**Work required:** All that is wanted is the exact lines from the first line of the data below through the line with "middle dip: (903, 1071)", both ends included, with pictures omitted.
[[ Working data, beginning ]]
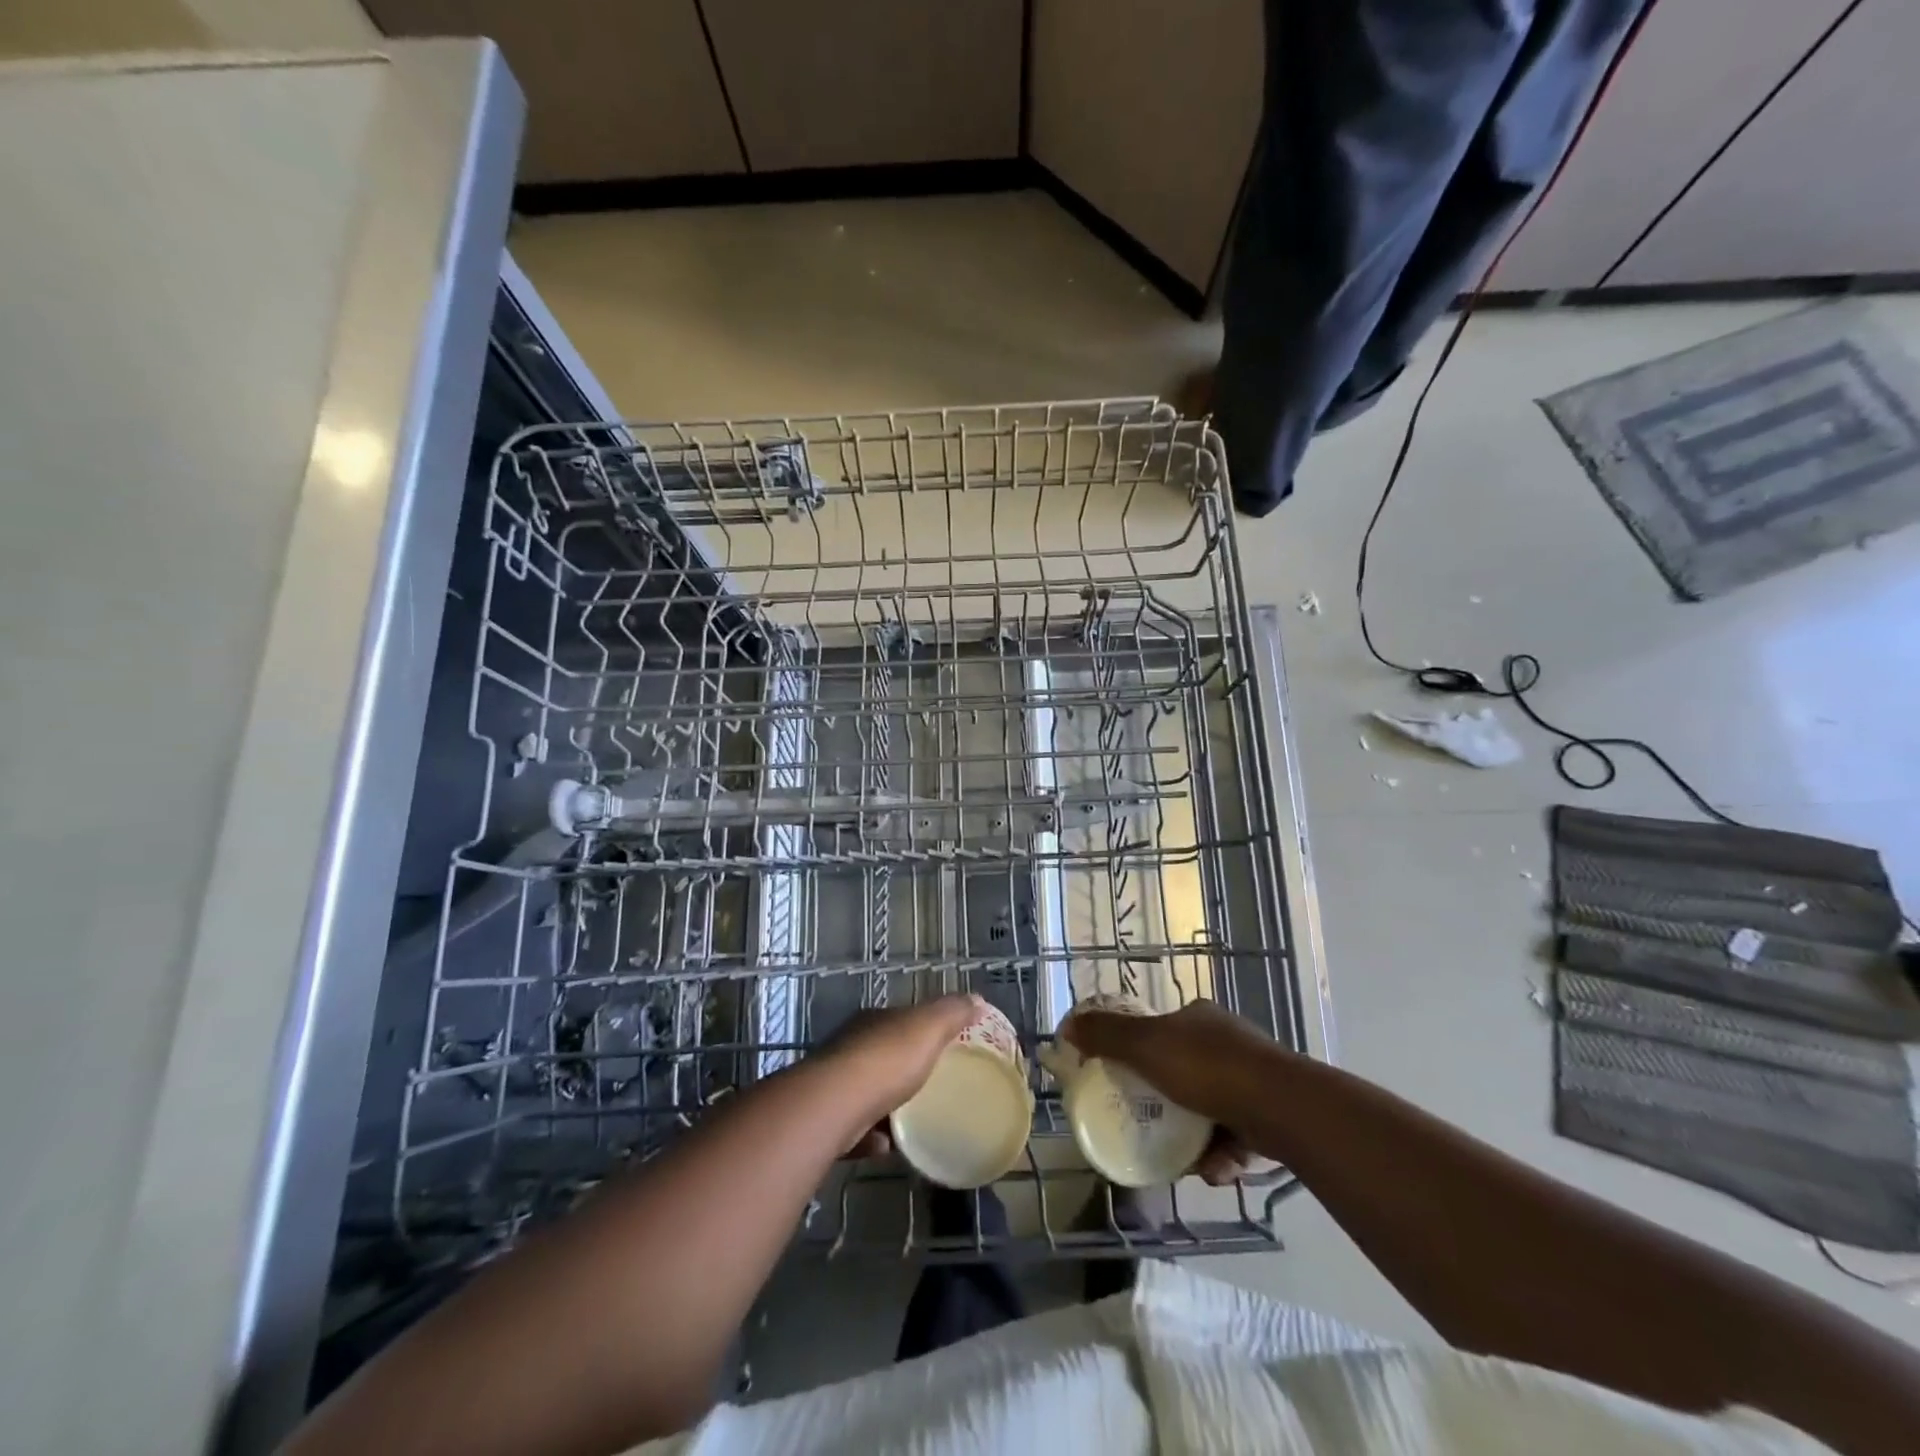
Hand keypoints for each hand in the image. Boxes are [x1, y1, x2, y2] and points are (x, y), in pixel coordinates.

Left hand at [819, 994, 983, 1154]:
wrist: (834, 1105)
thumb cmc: (886, 1060)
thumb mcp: (928, 1028)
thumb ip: (952, 1013)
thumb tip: (976, 999)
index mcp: (874, 1022)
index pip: (900, 1020)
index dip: (921, 1031)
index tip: (942, 1049)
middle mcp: (850, 1047)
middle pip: (882, 1056)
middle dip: (903, 1071)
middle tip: (932, 1089)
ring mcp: (834, 1083)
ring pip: (867, 1093)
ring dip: (888, 1108)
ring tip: (913, 1123)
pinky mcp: (826, 1119)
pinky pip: (855, 1129)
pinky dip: (872, 1137)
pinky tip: (889, 1147)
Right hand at [1063, 999, 1279, 1183]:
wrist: (1281, 1107)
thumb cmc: (1207, 1068)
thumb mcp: (1145, 1047)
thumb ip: (1106, 1036)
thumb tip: (1067, 1025)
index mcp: (1198, 1017)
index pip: (1161, 1031)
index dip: (1141, 1055)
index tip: (1128, 1084)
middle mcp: (1227, 1040)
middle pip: (1184, 1072)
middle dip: (1169, 1106)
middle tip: (1153, 1129)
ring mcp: (1254, 1075)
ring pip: (1211, 1108)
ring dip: (1195, 1137)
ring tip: (1187, 1161)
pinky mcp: (1274, 1111)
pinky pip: (1236, 1133)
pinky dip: (1222, 1153)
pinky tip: (1216, 1169)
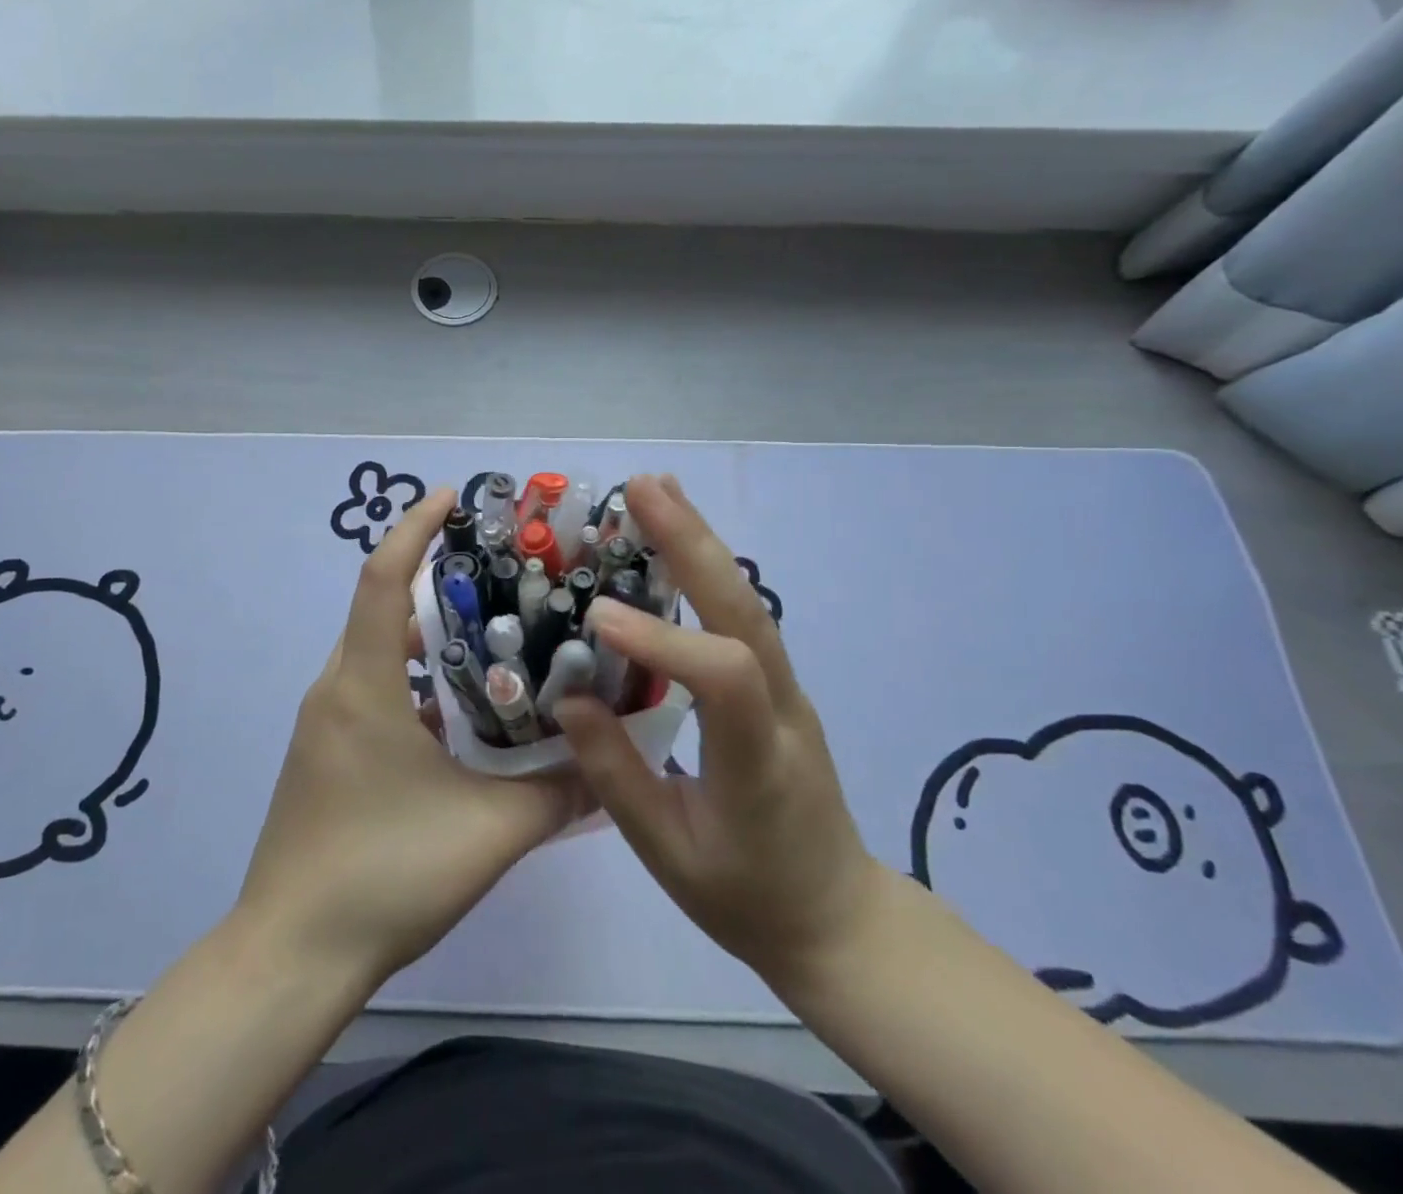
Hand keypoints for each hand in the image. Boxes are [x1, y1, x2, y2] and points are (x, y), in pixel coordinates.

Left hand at [237, 487, 584, 986]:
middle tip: (499, 573)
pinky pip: (371, 690)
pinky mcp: (325, 754)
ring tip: (490, 633)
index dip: (415, 528)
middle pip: (383, 609)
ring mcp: (325, 723)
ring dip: (426, 635)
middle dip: (434, 579)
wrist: (293, 954)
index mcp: (363, 685)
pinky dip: (414, 679)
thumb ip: (558, 792)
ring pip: (379, 653)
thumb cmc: (385, 874)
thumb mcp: (489, 831)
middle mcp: (336, 688)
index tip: (452, 496)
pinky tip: (460, 711)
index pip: (383, 579)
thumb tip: (611, 757)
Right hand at [556, 474, 887, 991]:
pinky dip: (706, 567)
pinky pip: (740, 615)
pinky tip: (678, 536)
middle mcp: (782, 708)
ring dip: (700, 540)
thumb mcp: (668, 854)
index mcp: (758, 760)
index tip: (597, 616)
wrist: (835, 916)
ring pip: (747, 601)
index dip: (664, 640)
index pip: (724, 678)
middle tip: (643, 487)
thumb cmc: (746, 895)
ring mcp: (786, 689)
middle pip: (745, 611)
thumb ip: (616, 776)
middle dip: (693, 543)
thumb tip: (567, 700)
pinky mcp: (775, 682)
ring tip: (656, 489)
[[ Working data, end ]]
**Answer:**
Hand keypoints for each hand in the image. Boxes are [x1, y1, x2, y2] and points are (x, y), in pixel coordinates.

Left hand at [819, 994, 983, 1154]:
wrist: (834, 1105)
thumb cmc: (886, 1060)
thumb mcp: (928, 1028)
thumb ip: (952, 1013)
thumb tip: (976, 999)
index mcp: (874, 1022)
index pip: (900, 1020)
index dip: (921, 1031)
index tip: (942, 1049)
middle mcp: (850, 1047)
middle pip: (882, 1056)
middle dip: (903, 1071)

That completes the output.